Researchers Find a Protein That Aids in Muscle Growth and Regeneration

Myokine increases both myoblast proliferation and myotube contractile strength.

PDGF-B secreted from skeletal muscle cells enhances not only cell proliferation but also muscle hypertrophy accompanied by contractile function. Photo Credit: Tokyo Metropolitan University

Researchers from Tokyo Metropolitan University have found that that skeletal muscle cells continually release a protein called platelet-derived growth factor subunit B (PDGF-B), which aids in muscle repair by promoting the formation of myoblasts (muscle stem cells). Unexpectedly, the scientists discovered that PDGF-B also promotes the expansion of muscle fibres. They verified that this was consistent with fibres contracting more forcefully. Their research presents a revolutionary approach for the treatment of muscle damage and atrophy.

Small proteins known as myokines are secreted by skeletal muscle cells. They perform a variety of tasks and can influence cells both nearby and distant from the site of their creation. Although a complete understanding of how myokines affect cellular processes is still far from obvious, it is thought that they are crucial for exercise-related bodily functions, particularly the maintenance of muscle tissue.

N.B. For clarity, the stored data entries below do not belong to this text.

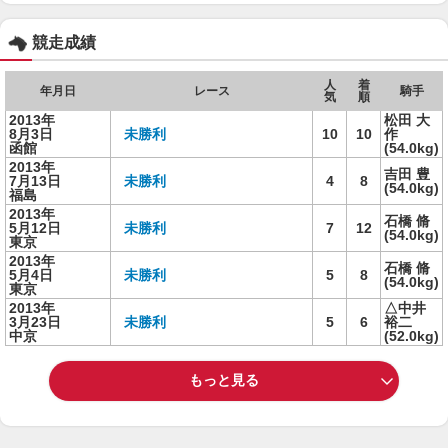
競走成績
人
着
年月日
レース
騎手
気
順
2013年
松田 大
8月3日
未勝利
10
10
作
函館
(54.0kg)
2013年
吉田 豊
7月13日
未勝利
4
8
(54.0kg)
福島
2013年
石橋 脩
5月12日
未勝利
7
12
(54.0kg)
東京
2013年
石橋 脩
5月4日
未勝利
5
8
(54.0kg)
東京
2013年
△中井
3月23日
未勝利
5
6
裕二
中京
(52.0kg)
もっと見る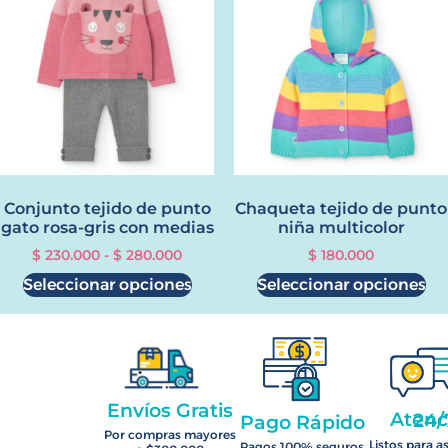
Conjunto tejido de punto
Chaqueta tejido de punto
gato rosa-gris con medias
niña multicolor
$
230.000
-
$
280.000
$
180.000
Seleccionar opciones
Seleccionar opciones
Envíos Gratis
Atención 2
Pago Rápido
Por compras mayores
Listos para a
Pagos 100% seguros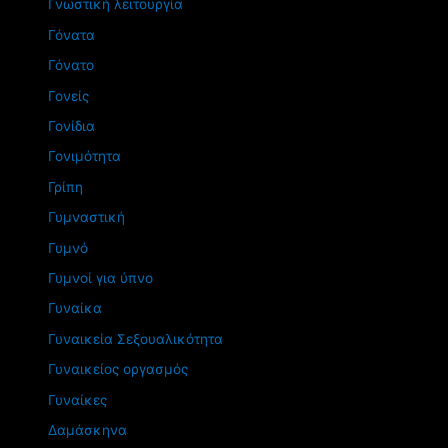
Γνωστική λειτουργία
Γόνατα
Γόνατο
Γονείς
Γονίδια
Γονιμότητα
Γρίπη
Γυμναστική
Γυμνό
Γυμνοί για ύπνο
Γυναίκα
Γυναικεία Σεξουαλικότητα
Γυναικείος οργασμός
Γυναίκες
Δαμάσκηνα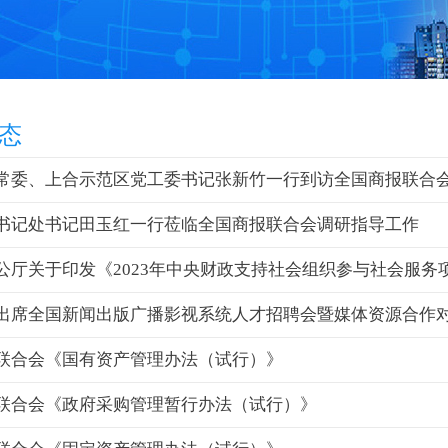
态
常委、上合示范区党工委书记张新竹一行到访全国商报联合
书记处书记田玉红一行莅临全国商报联合会调研指导工作
公厅关于印发《2023年中央财政支持社会组织参与社会服务
出席全国新闻出版广播影视系统人才招聘会暨媒体资源合作
联合会《国有资产管理办法（试行）》
联合会《政府采购管理暂行办法（试行）》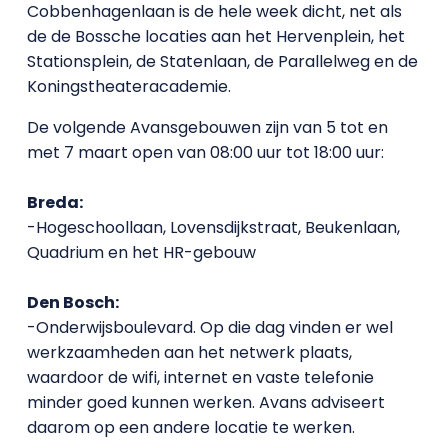
Cobbenhagenlaan is de hele week dicht, net als
de de Bossche locaties aan het Hervenplein, het
Stationsplein, de Statenlaan, de Parallelweg en de
Koningstheateracademie.
De volgende Avansgebouwen zijn van 5 tot en
met 7 maart open van 08:00 uur tot 18:00 uur:
Breda:
-Hogeschoollaan, Lovensdijkstraat, Beukenlaan,
Quadrium en het HR-gebouw
Den Bosch:
-Onderwijsboulevard. Op die dag vinden er wel
werkzaamheden aan het netwerk plaats,
waardoor de wifi, internet en vaste telefonie
minder goed kunnen werken. Avans adviseert
daarom op een andere locatie te werken.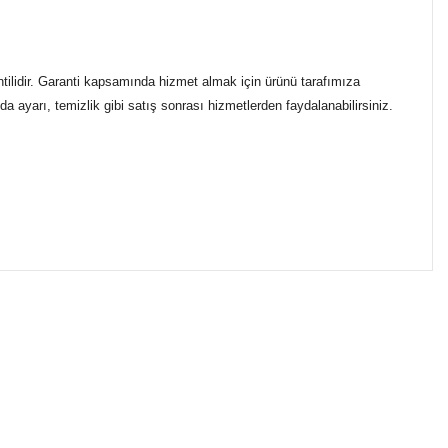
ntilidir. Garanti kapsamında hizmet almak için ürünü tarafımıza
a ayarı, temizlik gibi satış sonrası hizmetlerden faydalanabilirsiniz.
ımıza iletebilirsiniz.
ikasıyla kargoya verilmektedir.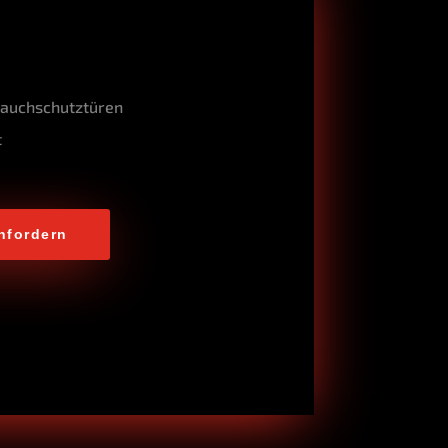
Rauchschutztüren
t
nfordern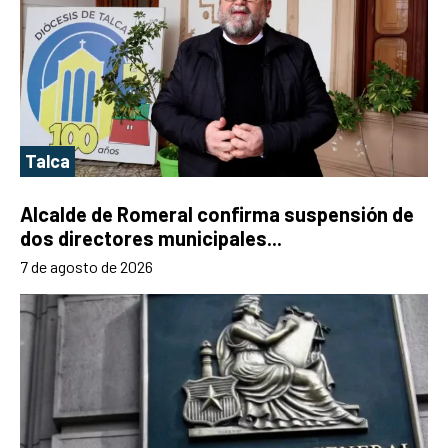
Talca
Alcalde de Romeral confirma suspensión de
dos directores municipales...
7 de agosto de 2026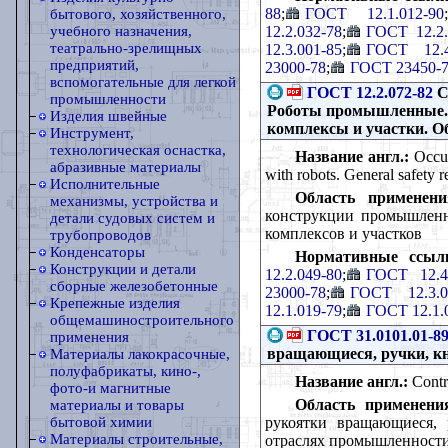
88
;
ГОСТ 12.1.012-90
;
бытового, хозяйственного,
12.2.032-78
;
ГОСТ 12.2.
учебного назначения,
театрально-зрелищных
12.3.001-85
;
ГОСТ 12.4
предприятий,
23000-78
;
ГОСТ 23450-
вспомогательные для легкой
ГОСТ 12.2.072-82
С
промышленности
Роботы промышленные. 
Изделия швейные
комплексы и участки. О
Инструмент,
технологическая оснастка,
Название англ.:
Occupa
абразивные материалы
with robots. General safety 
Исполнительные
Область применени
механизмы, устройства и
конструкции промышленн
детали судовых систем и
комплексов и участков
трубопроводов
Конденсаторы
Нормативные ссыл
Конструкции и детали
12.2.049-80
;
ГОСТ 12.4.
сборные железобетонные
23000-78
;
ГОСТ 12.3.0
Крепежные изделия
12.1.019-79
;
ГОСТ 12.1.
общемашиностроительного
ГОСТ 31.0101.01-8
применения
вращающиеся, ручки, кн
Материалы лакокрасочные,
полуфабрикаты, кино-,
Название англ.:
Contro
фото-и магнитные
Область применени
материалы и товары
рукоятки вращающиеся, 
бытовой химии
Материалы строительные,
отраслях промышленност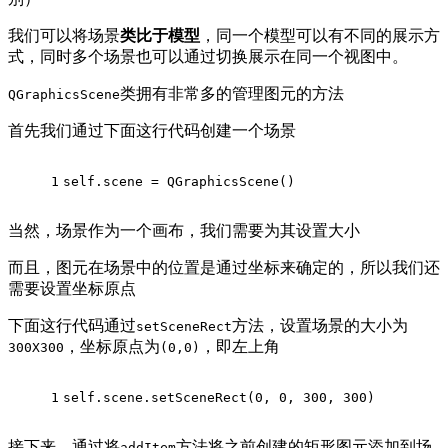
我们可以将场景
类比于模型
，同一个模型可以有不同的展示方
式，同时多个场景也可以通过切换展示在同一个视图中。
类拥有非常多的管理图元的方法
QGraphicsScene
首先我们通过下面这行代码创建一个场景
1
self.scene = QGraphicsScene()
当然，场景作为一个画布，我们需要为其设置大小
而且，图元在场景中的位置是通过坐标来确定的，所以我们还
需要设置坐标原点
下面这行代码通过
方法，设置场景的大小为
setSceneRect
，坐标原点为
，即左上角
300X300
(0,0)
1
self.scene.setSceneRect(
0
, 
0
, 
300
, 
300
)
接下来，通过将
方法将之前创建的矩形图元添加到场
addItem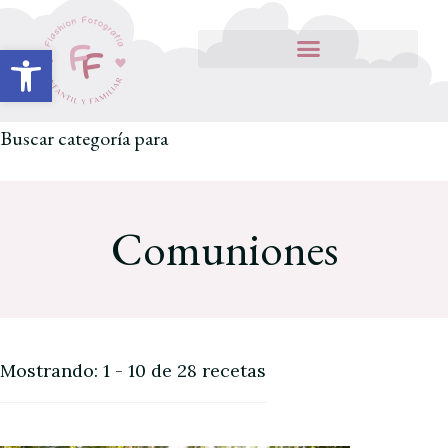
Abrir barra de herramientas
Buscar categoría para
Comuniones
Mostrando: 1 - 10 de 28 recetas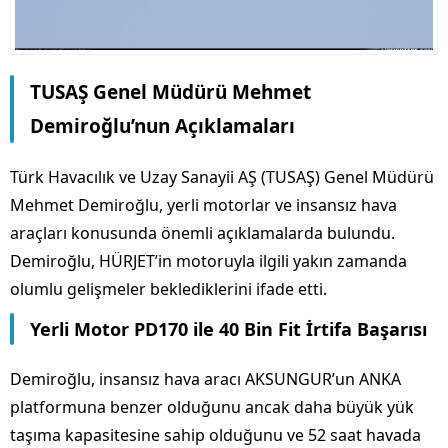
TUSAŞ Genel Müdürü Mehmet
Demiroğlu’nun Açıklamaları
Türk Havacılık ve Uzay Sanayii AŞ (TUSAŞ) Genel Müdürü
Mehmet Demiroğlu, yerli motorlar ve insansız hava
araçları konusunda önemli açıklamalarda bulundu.
Demiroğlu, HÜRJET’in motoruyla ilgili yakın zamanda
olumlu gelişmeler beklediklerini ifade etti.
Yerli Motor PD170 ile 40 Bin Fit İrtifa Başarısı
Demiroğlu, insansız hava aracı AKSUNGUR’un ANKA
platformuna benzer olduğunu ancak daha büyük yük
taşıma kapasitesine sahip olduğunu ve 52 saat havada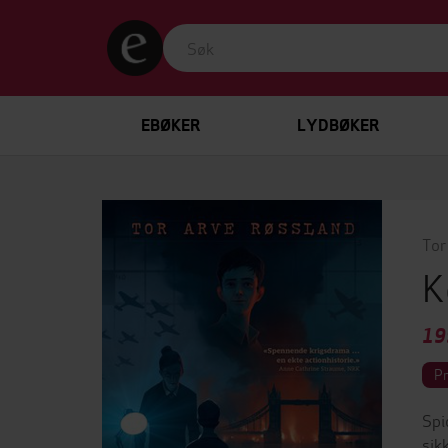
EBØKER
LYDBØKER
Tor
K
19
P
Spi
sik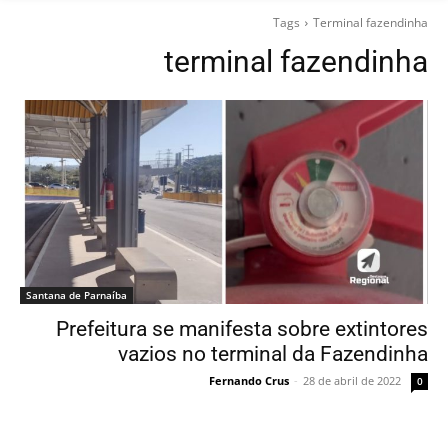
Tags
Terminal fazendinha
terminal fazendinha
Santana de Parnaíba
Prefeitura se manifesta sobre extintores
vazios no terminal da Fazendinha
Fernando Crus
-
28 de abril de 2022
0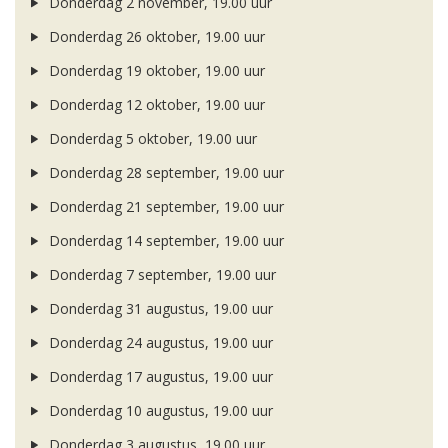
Donderdag 2 november, 19.00 uur
Donderdag 26 oktober, 19.00 uur
Donderdag 19 oktober, 19.00 uur
Donderdag 12 oktober, 19.00 uur
Donderdag 5 oktober, 19.00 uur
Donderdag 28 september, 19.00 uur
Donderdag 21 september, 19.00 uur
Donderdag 14 september, 19.00 uur
Donderdag 7 september, 19.00 uur
Donderdag 31 augustus, 19.00 uur
Donderdag 24 augustus, 19.00 uur
Donderdag 17 augustus, 19.00 uur
Donderdag 10 augustus, 19.00 uur
Donderdag 3 augustus, 19.00 uur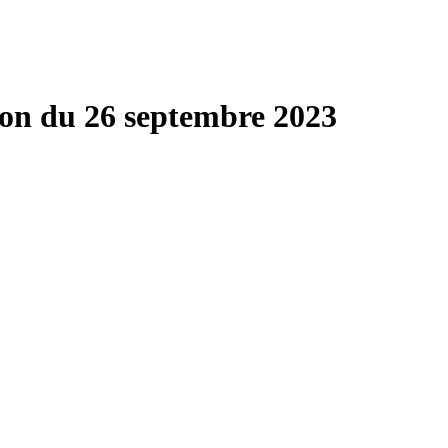
on du 26 septembre 2023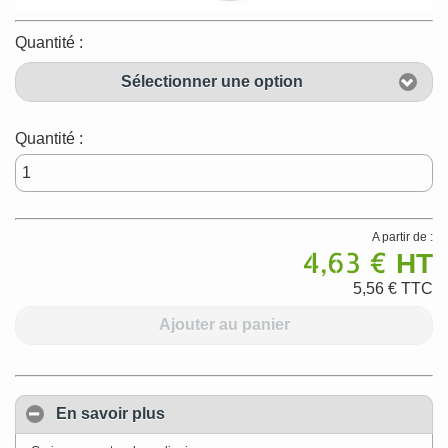
Quantité :
Sélectionner une option
Quantité :
A partir de :
4,63 €
HT
5,56 €
TTC
Ajouter au panier
En savoir plus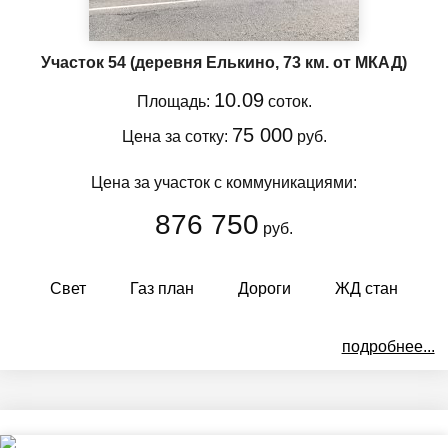
Участок 54
(деревня Елькино, 73 км. от МКАД)
10.09
Площадь:
соток.
75 000
Цена за сотку:
руб.
Цена за участок с коммуникациями:
876 750
руб.
Свет
Газ план
Дороги
ЖД стан
подробнее...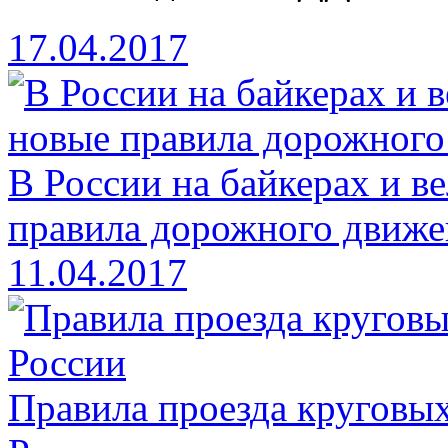
17.04.2017
В России на байкерах и в
правила дорожного движе
11.04.2017
Правила проезда круговых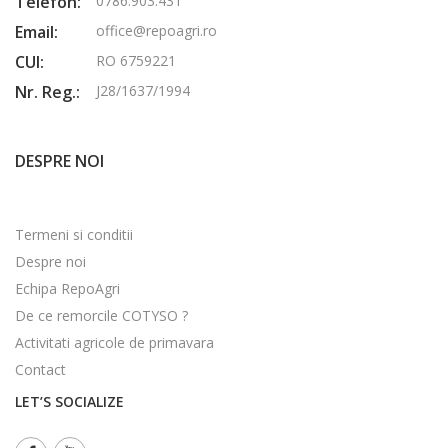
Telefon:
0786.903.431
Email:
office@repoagri.ro
CUI:
RO 6759221
Nr. Reg.:
J28/1637/1994
DESPRE NOI
Termeni si conditii
Despre noi
Echipa RepoAgri
De ce remorcile COTYSO ?
Activitati agricole de primavara
Contact
LET’S SOCIALIZE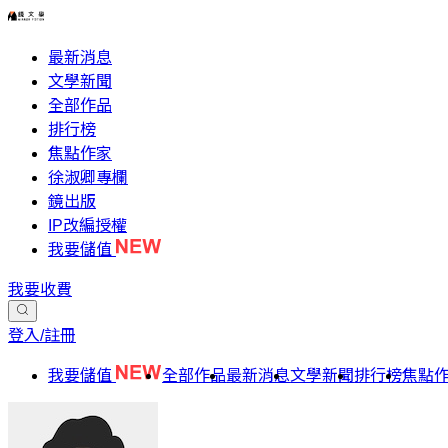
最新消息
文學新聞
全部作品
排行榜
焦點作家
徐淑卿專欄
鏡出版
IP改編授權
我要儲值
我要收費
登入/註冊
我要儲值
全部作品
最新消息
文學新聞
排行榜
焦點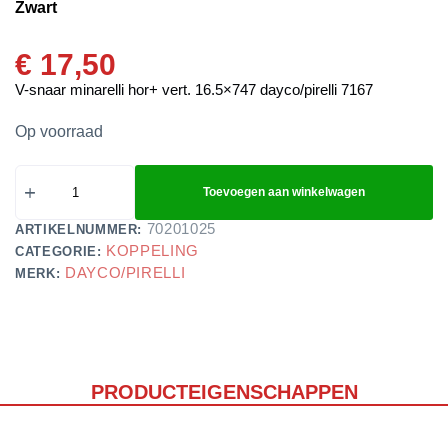
Zwart
€
17,50
V-snaar minarelli hor+ vert. 16.5×747 dayco/pirelli 7167
Op voorraad
Toevoegen aan winkelwagen
70201025
ARTIKELNUMMER:
KOPPELING
CATEGORIE:
DAYCO/PIRELLI
MERK:
PRODUCTEIGENSCHAPPEN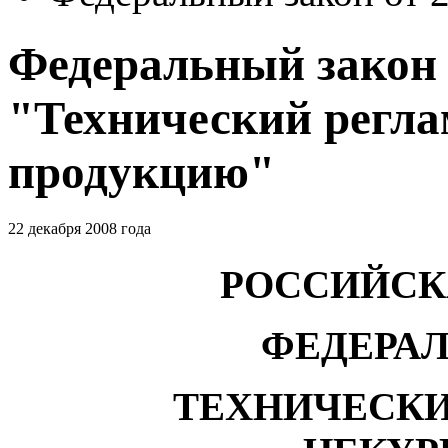
Федеральный закон о
"Технический регла
продукцию"
22 декабря 2008 года
РОССИЙСК
ФЕДЕРА
ТЕХНИЧЕСКИ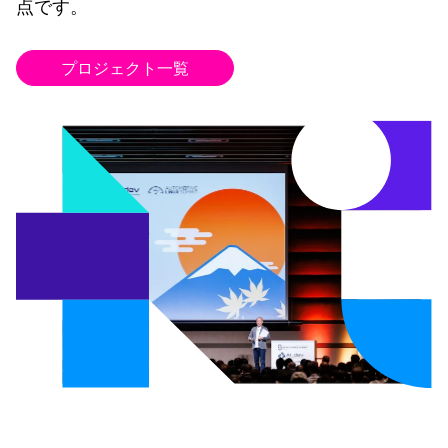
点です。
プロジェクト一覧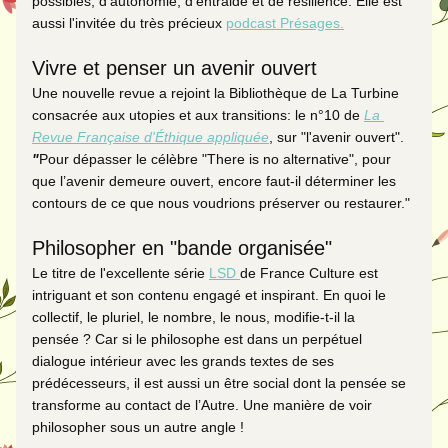
possibles, d’autonomie, d’entraide et de résilience. Elle est 
aussi l'invitée du très précieux 
p
odcast Présages
.
Vivre et penser un avenir ouvert
Une nouvelle revue a rejoint la Bibliothèque de La Turbine 
consacrée aux utopies et aux transitions
: le n°10 de 
La 
Revue Française d'Éthique appliquée
, sur "l'avenir ouvert". 
"
Pour dépasser le célèbre "There is no alternative", pour 
que l’avenir demeure ouvert, encore faut-il déterminer les 
contours de ce que nous voudrions préserver ou restaurer."
Philosopher en "bande organisée"
Le titre de l'excellente série 
LSD 
de France Culture est 
intriguant et son contenu engagé et inspirant. En quoi le 
collectif, le pluriel, le nombre, le nous, modifie-t-il la 
pensée ? Car si le philosophe est dans un perpétuel 
dialogue intérieur avec les grands textes de ses 
prédécesseurs, il est aussi un être social dont la pensée se 
transforme au contact de l’Autre. Une manière de voir 
philosopher sous un autre angle ! 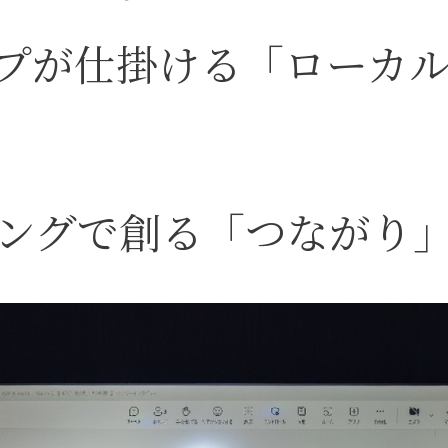
プが仕掛ける「ローカ
ィングで創る「つながり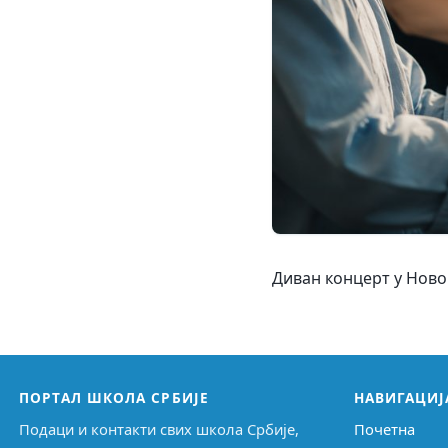
Диван концерт у Новом
ПОРТАЛ ШКОЛА СРБИЈЕ
НАВИГАЦИЈ
Подаци и контакти свих школа Србије,
Почетна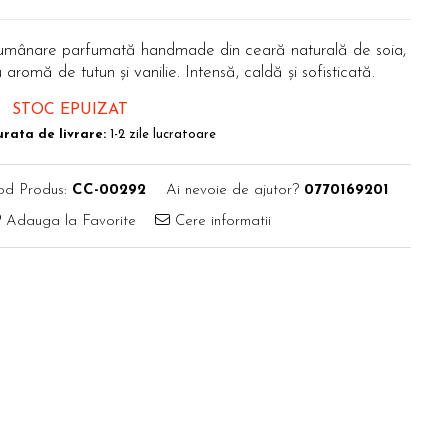
umânare parfumată handmade din ceară naturală de soia,
 aromă de tutun și vanilie. Intensă, caldă și sofisticată.
STOC EPUIZAT
rata de livrare:
1-2 zile lucratoare
od Produs:
CC-00292
Ai nevoie de ajutor?
0770169201
Adauga la Favorite
Cere informatii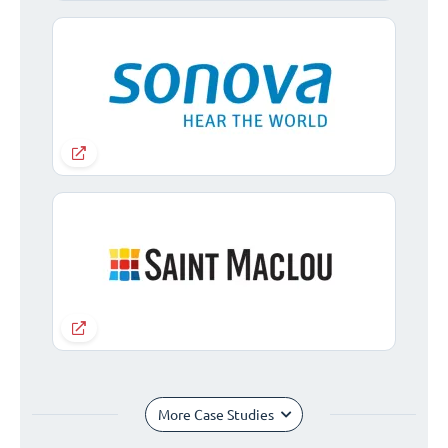
More Case Studies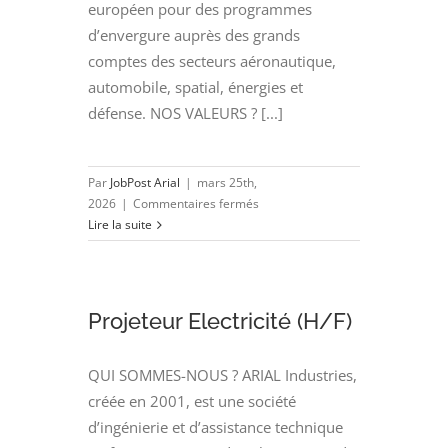
européen pour des programmes
d’envergure auprès des grands
comptes des secteurs aéronautique,
automobile, spatial, énergies et
défense. NOS VALEURS ? [...]
Par
JobPost Arial
|
mars 25th,
sur
2026
|
Commentaires fermés
Concepteur
Lire la suite
Référent
Automatisme
(H/F)
Projeteur Electricité (H/F)
QUI SOMMES-NOUS ? ARIAL Industries,
créée en 2001, est une société
d’ingénierie et d’assistance technique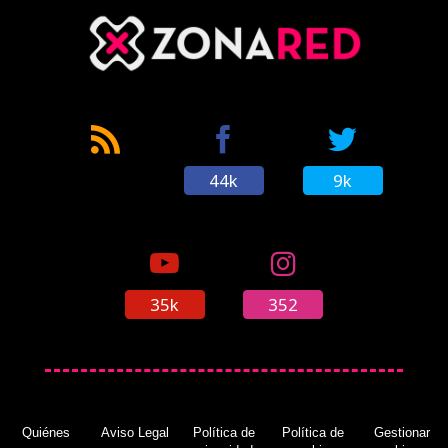
44k
9k
35k
352
Quiénes
Aviso Legal
Política de
Política de
Gestionar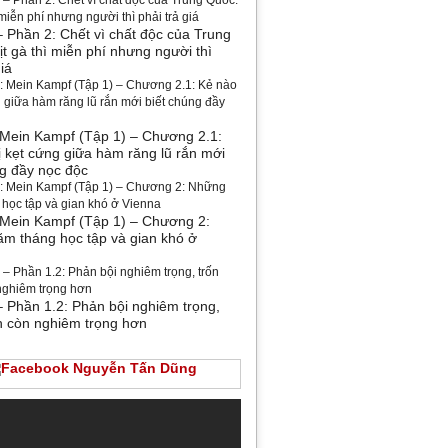
– Phần 2: Chết vì chất độc của Trung
t gà thì miễn phí nhưng người thì
giá
 Mein Kampf (Tập 1) – Chương 2.1:
ị kẹt cứng giữa hàm răng lũ rắn mới
ng đầy nọc độc
 Mein Kampf (Tập 1) – Chương 2:
m tháng học tập và gian khó ở
– Phần 1.2: Phản bội nghiêm trọng,
nh còn nghiêm trọng hơn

At Tokyo Metropolitan University, a group under the direction of Associate Professor Yasuko Manabe has been examining how myokines influence the actions of muscle cells. Through extensive experiments, they found that a myokine known as platelet-derived growth factor subunit B, or PDGF-B, is secreted by skeletal muscles in a constitutive way i.e. without any stimulus. To better grasp the function it performs, they exposed myoblasts—precursor cells that eventually develop into muscle fibers—to PDGF-B. From it, they were able to demonstrate unequivocally how PDGF-B increased myoblast proliferation.

Curiously, they discovered that PDGF-B affected differentiated cells as well. They exposed myotubes, a developmental stage of muscle fibres, to the same myokine. Under a microscope, the treated myotubes showed noticeably increased maturation and a visible increase in diameter. Additionally, they expressed more Myosin Heavy Chain, a crucial component of the protein structure of myosin, which is the molecular motor responsible for muscle contraction. Using a recently developed method based on observing how myotubes react to an electric pulse, this was demonstrated to closely correlate with greater contractile strength. As a result, PDGF-B not only promotes muscle growth but also increases muscle strength. However, this does not imply that both processes are accelerated in a random manner. They observed minute variations in PDGF-B signalling pathways between myotubes and myoblasts; the team hypothesises that these variations may be responsible for cells transitioning from a proliferating phase to a maturing phase.

The team’s findings demonstrates that PDGF-B is involved in muscle regeneration and represents a significant advance in the creation of effective regimens for treating muscle injury and atrophy as well as enhancing muscle performance. [APBN]

Source: Hamaguchi et al. (2023). PDGF-B secreted from skeletal muscle enhances myoblast proliferation and myotube maturation via activation of the PDGFR signaling cascade. Biochemical and Biophysical Research Communications639, 169-175.